The renewed consumer confidence level built since early of the year failed to maintain its momentum. It shows that in general consumers are pessimistic about the near-term outlook. Current sales and production are slowing down as both sub-indices plunged from the second quarter reading. Both local and export orders declined, as compared to the previous quarter or compared to the corresponding quarter a year ago, and stock levels are on the rise. Short-term outlook remains bleak as expected index recorded a 25.9% decline from the last quarter and 7.9% decline from the same quarter a year ago. Both sub-indices for expected production and expected export sales recorded a drop.


Similar to BCI and CSI, the third quarter 2016 Vistage-MIER CEO Confidence Index also remains below the 100-point threshold of optimism. This suggests lack of confidence among businesses with overhanging negative sentiments in the Malaysian economy. Both components of current and expected economic conditions worsen from the previous quarter, a turnaround from an improved sentiments for the last quarter, reflects lack of fresh promising signals of optimism towards year end.

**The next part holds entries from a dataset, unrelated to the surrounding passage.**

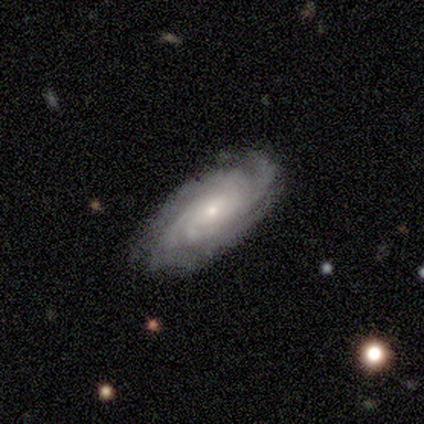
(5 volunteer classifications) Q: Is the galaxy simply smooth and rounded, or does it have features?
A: featured or disk — 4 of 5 (80%).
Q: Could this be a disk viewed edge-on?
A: no — 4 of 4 (100%).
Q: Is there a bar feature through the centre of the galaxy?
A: no — 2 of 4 (50%).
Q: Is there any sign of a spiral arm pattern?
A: yes — 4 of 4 (100%).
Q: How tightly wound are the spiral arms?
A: tight — 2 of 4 (50%, tied with medium).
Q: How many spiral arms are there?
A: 4 — 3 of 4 (75%).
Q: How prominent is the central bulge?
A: small — 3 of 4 (75%).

MIER maintains Malaysia's real GDP growth for 2016 at 4.2%. As the external sector remains sluggish, more weight is given to the domestic demand to steer growth. Bank Negara is expected to continue pursuing an accommodative monetary policy favouring businesses as household debts are creeping up. The expansionary monetary policy is expected to continue for the rest of the year as well as for next year since the price level is kept under control to complement the expansionary fiscal policy. Growth will be driven largely by private sector expenditures as liquidity condition improves. The 2016 domestic demand growth, which have been revised upward by 0.1 percentage point in July from our April 2016 projection, is maintained at 4.6%, as a result of an improvement in private consumption. Meanwhile, the revised private investment growth is also maintained at 5.5%. Public investment is expected to pick up the shortcoming by growing at 1.4%, a turnaround from a negative growth of 1.0% last year. Public infrastructure development is expected to continue as planned.

Meanwhile, net exports are expected to moderate further as external demand remains sluggish. As such, we have revised downward Malaysia's net exports annual growth from our April projection of 1.2% to a contraction of 0.5% on account of a slower growth of exports with the rate of 2.5%, down from the April projection of 2.7%. Meanwhile, imports are expected to grow stronger at 2.9% (2015: 1.2%), mostly anticipated for intermediate and capital goods, which is good for future production and exports. We maintain our outlook on the external sector as there is no significant development influencing Malaysia's trade flows.

As for 2017, real GDP growth is expected to edge up moderately, registering growth of between 4.5 - 5.5%. Domestic demand continues to be the engine of growth by growing at 5.0%. However, the export demand is expected to improve further growing at 3.0% a year. Current account balance is expected to deteriorate this year estimated to be 1.8% of GNI, but it will rebound in 2017 as export demand improve further. The inflation rate projection for this year is revised downward to 2.2% from our earlier projection of 3.0%, due to favourable price development for the past eight months. Inflation projection for 2017 is maintained at 2.7%.